■ Task objective: Your output should repeat the entries below exactly. It should contain no images.

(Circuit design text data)
=== Begin Enclosure ===

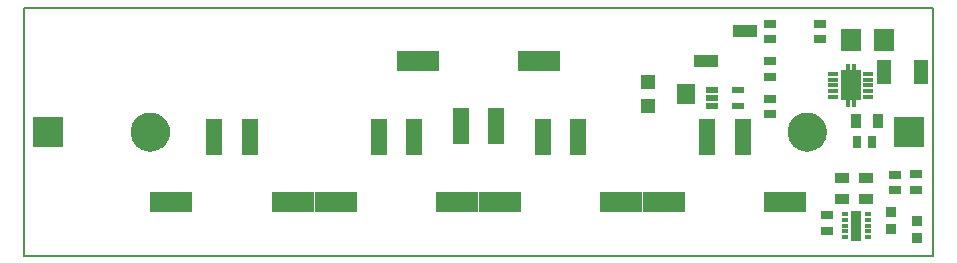
<source format=gts>
G75*
G70*
%OFA0B0*%
%FSLAX24Y24*%
%IPPOS*%
%LPD*%
%AMOC8*
5,1,8,0,0,1.08239X$1,22.5*
%
%ADD10C,0.0080*%
%ADD11R,0.0355X0.0512*%
%ADD12R,0.0375X0.0157*%
%ADD13R,0.0690X0.0985*%
%ADD14R,0.0150X0.0316*%
%ADD15R,0.0394X0.0316*%
%ADD16R,0.0316X0.0394*%
%ADD17R,0.0670X0.0749*%
%ADD18R,0.0512X0.0827*%
%ADD19R,0.0512X0.0355*%
%ADD20R,0.0355X0.0355*%
%ADD21R,0.0985X0.0985*%
%ADD22C,0.0000*%
%ADD23C,0.1300*%
%ADD24R,0.1390X0.0690*%
%ADD25R,0.0540X0.1190*%
%ADD26R,0.0237X0.0138*%
%ADD27R,0.0371X0.0985*%
%ADD28R,0.0512X0.0512*%
%ADD29R,0.0631X0.0670*%
%ADD30R,0.0827X0.0434*%
%ADD31R,0.0394X0.0197*%
D10*
X000140Y000149D02*
X000140Y008409D01*
X030439Y008409D01*
X030439Y000149D01*
X000140Y000149D01*
D11*
X027888Y004619D03*
X028597Y004619D03*
D12*
X028273Y005426D03*
X028273Y005623D03*
X028273Y005819D03*
X028273Y006016D03*
X028273Y006213D03*
X027112Y006213D03*
X027112Y006016D03*
X027112Y005819D03*
X027112Y005623D03*
X027112Y005426D03*
D13*
X027692Y005819D03*
D14*
X027594Y006410D03*
X027791Y006410D03*
X027791Y005229D03*
X027594Y005229D03*
D15*
X024992Y005375D03*
X024992Y004864D03*
X024992Y006114D03*
X024992Y006625D03*
X024992Y007364D03*
X024992Y007875D03*
X026672Y007875D03*
X026672Y007364D03*
X029179Y002844D03*
X029882Y002858D03*
X029882Y002346D03*
X029179Y002332D03*
X026920Y001484D03*
X026920Y000972D03*
D16*
X027907Y003939D03*
X028418Y003939D03*
D17*
X028794Y007339D03*
X027691Y007339D03*
D18*
X028793Y006269D03*
X030052Y006269D03*
D19*
X028191Y002740D03*
X027414Y002740D03*
X027414Y002031D03*
X028191Y002031D03*
D20*
X029040Y001614D03*
X029892Y001314D03*
X029040Y001023D03*
X029892Y000724D03*
D21*
X029640Y004279D03*
X000939Y004279D03*
D22*
X003711Y004279D02*
X003713Y004329D01*
X003719Y004379D01*
X003729Y004428D01*
X003743Y004476D01*
X003760Y004523D01*
X003781Y004568D01*
X003806Y004612D01*
X003834Y004653D01*
X003866Y004692D01*
X003900Y004729D01*
X003937Y004763D01*
X003977Y004793D01*
X004019Y004820D01*
X004063Y004844D01*
X004109Y004865D01*
X004156Y004881D01*
X004204Y004894D01*
X004254Y004903D01*
X004303Y004908D01*
X004354Y004909D01*
X004404Y004906D01*
X004453Y004899D01*
X004502Y004888D01*
X004550Y004873D01*
X004596Y004855D01*
X004641Y004833D01*
X004684Y004807D01*
X004725Y004778D01*
X004764Y004746D01*
X004800Y004711D01*
X004832Y004673D01*
X004862Y004633D01*
X004889Y004590D01*
X004912Y004546D01*
X004931Y004500D01*
X004947Y004452D01*
X004959Y004403D01*
X004967Y004354D01*
X004971Y004304D01*
X004971Y004254D01*
X004967Y004204D01*
X004959Y004155D01*
X004947Y004106D01*
X004931Y004058D01*
X004912Y004012D01*
X004889Y003968D01*
X004862Y003925D01*
X004832Y003885D01*
X004800Y003847D01*
X004764Y003812D01*
X004725Y003780D01*
X004684Y003751D01*
X004641Y003725D01*
X004596Y003703D01*
X004550Y003685D01*
X004502Y003670D01*
X004453Y003659D01*
X004404Y003652D01*
X004354Y003649D01*
X004303Y003650D01*
X004254Y003655D01*
X004204Y003664D01*
X004156Y003677D01*
X004109Y003693D01*
X004063Y003714D01*
X004019Y003738D01*
X003977Y003765D01*
X003937Y003795D01*
X003900Y003829D01*
X003866Y003866D01*
X003834Y003905D01*
X003806Y003946D01*
X003781Y003990D01*
X003760Y004035D01*
X003743Y004082D01*
X003729Y004130D01*
X003719Y004179D01*
X003713Y004229D01*
X003711Y004279D01*
X025608Y004279D02*
X025610Y004329D01*
X025616Y004379D01*
X025626Y004428D01*
X025640Y004476D01*
X025657Y004523D01*
X025678Y004568D01*
X025703Y004612D01*
X025731Y004653D01*
X025763Y004692D01*
X025797Y004729D01*
X025834Y004763D01*
X025874Y004793D01*
X025916Y004820D01*
X025960Y004844D01*
X026006Y004865D01*
X026053Y004881D01*
X026101Y004894D01*
X026151Y004903D01*
X026200Y004908D01*
X026251Y004909D01*
X026301Y004906D01*
X026350Y004899D01*
X026399Y004888D01*
X026447Y004873D01*
X026493Y004855D01*
X026538Y004833D01*
X026581Y004807D01*
X026622Y004778D01*
X026661Y004746D01*
X026697Y004711D01*
X026729Y004673D01*
X026759Y004633D01*
X026786Y004590D01*
X026809Y004546D01*
X026828Y004500D01*
X026844Y004452D01*
X026856Y004403D01*
X026864Y004354D01*
X026868Y004304D01*
X026868Y004254D01*
X026864Y004204D01*
X026856Y004155D01*
X026844Y004106D01*
X026828Y004058D01*
X026809Y004012D01*
X026786Y003968D01*
X026759Y003925D01*
X026729Y003885D01*
X026697Y003847D01*
X026661Y003812D01*
X026622Y003780D01*
X026581Y003751D01*
X026538Y003725D01*
X026493Y003703D01*
X026447Y003685D01*
X026399Y003670D01*
X026350Y003659D01*
X026301Y003652D01*
X026251Y003649D01*
X026200Y003650D01*
X026151Y003655D01*
X026101Y003664D01*
X026053Y003677D01*
X026006Y003693D01*
X025960Y003714D01*
X025916Y003738D01*
X025874Y003765D01*
X025834Y003795D01*
X025797Y003829D01*
X025763Y003866D01*
X025731Y003905D01*
X025703Y003946D01*
X025678Y003990D01*
X025657Y004035D01*
X025640Y004082D01*
X025626Y004130D01*
X025616Y004179D01*
X025610Y004229D01*
X025608Y004279D01*
D23*
X026238Y004279D03*
X004341Y004279D03*
D24*
X005056Y001940D03*
X009100Y001940D03*
X010531Y001940D03*
X014574Y001940D03*
X016005Y001940D03*
X020048Y001940D03*
X021480Y001940D03*
X025523Y001940D03*
X017311Y006617D03*
X013268Y006617D03*
D25*
X014699Y004460D03*
X015880Y004460D03*
X017436Y004098D03*
X018617Y004098D03*
X022911Y004098D03*
X024092Y004098D03*
X013143Y004098D03*
X011962Y004098D03*
X007669Y004098D03*
X006487Y004098D03*
D26*
X027516Y001543D03*
X027516Y001346D03*
X027516Y001149D03*
X027516Y000952D03*
X027516Y000755D03*
X028264Y000755D03*
X028264Y000952D03*
X028264Y001149D03*
X028264Y001346D03*
X028264Y001543D03*
D27*
X027890Y001149D03*
D28*
X020931Y005130D03*
X020931Y005918D03*
D29*
X022211Y005524D03*
D30*
X022865Y006649D03*
X024165Y007649D03*
D31*
X023948Y005655D03*
X023082Y005655D03*
X023082Y005399D03*
X023082Y005143D03*
X023948Y005143D03*
M02*

</source>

=== End Enclosure ===

■ Your solution:
<source format=gts>
G75*
G70*
%OFA0B0*%
%FSLAX24Y24*%
%IPPOS*%
%LPD*%
%AMOC8*
5,1,8,0,0,1.08239X$1,22.5*
%
%ADD10C,0.0080*%
%ADD11R,0.0355X0.0512*%
%ADD12R,0.0375X0.0157*%
%ADD13R,0.0690X0.0985*%
%ADD14R,0.0150X0.0316*%
%ADD15R,0.0394X0.0316*%
%ADD16R,0.0316X0.0394*%
%ADD17R,0.0670X0.0749*%
%ADD18R,0.0512X0.0827*%
%ADD19R,0.0512X0.0355*%
%ADD20R,0.0355X0.0355*%
%ADD21R,0.0985X0.0985*%
%ADD22C,0.0000*%
%ADD23C,0.1300*%
%ADD24R,0.1390X0.0690*%
%ADD25R,0.0540X0.1190*%
%ADD26R,0.0237X0.0138*%
%ADD27R,0.0371X0.0985*%
%ADD28R,0.0512X0.0512*%
%ADD29R,0.0631X0.0670*%
%ADD30R,0.0827X0.0434*%
%ADD31R,0.0394X0.0197*%
D10*
X000140Y000149D02*
X000140Y008409D01*
X030439Y008409D01*
X030439Y000149D01*
X000140Y000149D01*
D11*
X027888Y004619D03*
X028597Y004619D03*
D12*
X028273Y005426D03*
X028273Y005623D03*
X028273Y005819D03*
X028273Y006016D03*
X028273Y006213D03*
X027112Y006213D03*
X027112Y006016D03*
X027112Y005819D03*
X027112Y005623D03*
X027112Y005426D03*
D13*
X027692Y005819D03*
D14*
X027594Y006410D03*
X027791Y006410D03*
X027791Y005229D03*
X027594Y005229D03*
D15*
X024992Y005375D03*
X024992Y004864D03*
X024992Y006114D03*
X024992Y006625D03*
X024992Y007364D03*
X024992Y007875D03*
X026672Y007875D03*
X026672Y007364D03*
X029179Y002844D03*
X029882Y002858D03*
X029882Y002346D03*
X029179Y002332D03*
X026920Y001484D03*
X026920Y000972D03*
D16*
X027907Y003939D03*
X028418Y003939D03*
D17*
X028794Y007339D03*
X027691Y007339D03*
D18*
X028793Y006269D03*
X030052Y006269D03*
D19*
X028191Y002740D03*
X027414Y002740D03*
X027414Y002031D03*
X028191Y002031D03*
D20*
X029040Y001614D03*
X029892Y001314D03*
X029040Y001023D03*
X029892Y000724D03*
D21*
X029640Y004279D03*
X000939Y004279D03*
D22*
X003711Y004279D02*
X003713Y004329D01*
X003719Y004379D01*
X003729Y004428D01*
X003743Y004476D01*
X003760Y004523D01*
X003781Y004568D01*
X003806Y004612D01*
X003834Y004653D01*
X003866Y004692D01*
X003900Y004729D01*
X003937Y004763D01*
X003977Y004793D01*
X004019Y004820D01*
X004063Y004844D01*
X004109Y004865D01*
X004156Y004881D01*
X004204Y004894D01*
X004254Y004903D01*
X004303Y004908D01*
X004354Y004909D01*
X004404Y004906D01*
X004453Y004899D01*
X004502Y004888D01*
X004550Y004873D01*
X004596Y004855D01*
X004641Y004833D01*
X004684Y004807D01*
X004725Y004778D01*
X004764Y004746D01*
X004800Y004711D01*
X004832Y004673D01*
X004862Y004633D01*
X004889Y004590D01*
X004912Y004546D01*
X004931Y004500D01*
X004947Y004452D01*
X004959Y004403D01*
X004967Y004354D01*
X004971Y004304D01*
X004971Y004254D01*
X004967Y004204D01*
X004959Y004155D01*
X004947Y004106D01*
X004931Y004058D01*
X004912Y004012D01*
X004889Y003968D01*
X004862Y003925D01*
X004832Y003885D01*
X004800Y003847D01*
X004764Y003812D01*
X004725Y003780D01*
X004684Y003751D01*
X004641Y003725D01*
X004596Y003703D01*
X004550Y003685D01*
X004502Y003670D01*
X004453Y003659D01*
X004404Y003652D01*
X004354Y003649D01*
X004303Y003650D01*
X004254Y003655D01*
X004204Y003664D01*
X004156Y003677D01*
X004109Y003693D01*
X004063Y003714D01*
X004019Y003738D01*
X003977Y003765D01*
X003937Y003795D01*
X003900Y003829D01*
X003866Y003866D01*
X003834Y003905D01*
X003806Y003946D01*
X003781Y003990D01*
X003760Y004035D01*
X003743Y004082D01*
X003729Y004130D01*
X003719Y004179D01*
X003713Y004229D01*
X003711Y004279D01*
X025608Y004279D02*
X025610Y004329D01*
X025616Y004379D01*
X025626Y004428D01*
X025640Y004476D01*
X025657Y004523D01*
X025678Y004568D01*
X025703Y004612D01*
X025731Y004653D01*
X025763Y004692D01*
X025797Y004729D01*
X025834Y004763D01*
X025874Y004793D01*
X025916Y004820D01*
X025960Y004844D01*
X026006Y004865D01*
X026053Y004881D01*
X026101Y004894D01*
X026151Y004903D01*
X026200Y004908D01*
X026251Y004909D01*
X026301Y004906D01*
X026350Y004899D01*
X026399Y004888D01*
X026447Y004873D01*
X026493Y004855D01*
X026538Y004833D01*
X026581Y004807D01*
X026622Y004778D01*
X026661Y004746D01*
X026697Y004711D01*
X026729Y004673D01*
X026759Y004633D01*
X026786Y004590D01*
X026809Y004546D01*
X026828Y004500D01*
X026844Y004452D01*
X026856Y004403D01*
X026864Y004354D01*
X026868Y004304D01*
X026868Y004254D01*
X026864Y004204D01*
X026856Y004155D01*
X026844Y004106D01*
X026828Y004058D01*
X026809Y004012D01*
X026786Y003968D01*
X026759Y003925D01*
X026729Y003885D01*
X026697Y003847D01*
X026661Y003812D01*
X026622Y003780D01*
X026581Y003751D01*
X026538Y003725D01*
X026493Y003703D01*
X026447Y003685D01*
X026399Y003670D01*
X026350Y003659D01*
X026301Y003652D01*
X026251Y003649D01*
X026200Y003650D01*
X026151Y003655D01*
X026101Y003664D01*
X026053Y003677D01*
X026006Y003693D01*
X025960Y003714D01*
X025916Y003738D01*
X025874Y003765D01*
X025834Y003795D01*
X025797Y003829D01*
X025763Y003866D01*
X025731Y003905D01*
X025703Y003946D01*
X025678Y003990D01*
X025657Y004035D01*
X025640Y004082D01*
X025626Y004130D01*
X025616Y004179D01*
X025610Y004229D01*
X025608Y004279D01*
D23*
X026238Y004279D03*
X004341Y004279D03*
D24*
X005056Y001940D03*
X009100Y001940D03*
X010531Y001940D03*
X014574Y001940D03*
X016005Y001940D03*
X020048Y001940D03*
X021480Y001940D03*
X025523Y001940D03*
X017311Y006617D03*
X013268Y006617D03*
D25*
X014699Y004460D03*
X015880Y004460D03*
X017436Y004098D03*
X018617Y004098D03*
X022911Y004098D03*
X024092Y004098D03*
X013143Y004098D03*
X011962Y004098D03*
X007669Y004098D03*
X006487Y004098D03*
D26*
X027516Y001543D03*
X027516Y001346D03*
X027516Y001149D03*
X027516Y000952D03*
X027516Y000755D03*
X028264Y000755D03*
X028264Y000952D03*
X028264Y001149D03*
X028264Y001346D03*
X028264Y001543D03*
D27*
X027890Y001149D03*
D28*
X020931Y005130D03*
X020931Y005918D03*
D29*
X022211Y005524D03*
D30*
X022865Y006649D03*
X024165Y007649D03*
D31*
X023948Y005655D03*
X023082Y005655D03*
X023082Y005399D03*
X023082Y005143D03*
X023948Y005143D03*
M02*

</source>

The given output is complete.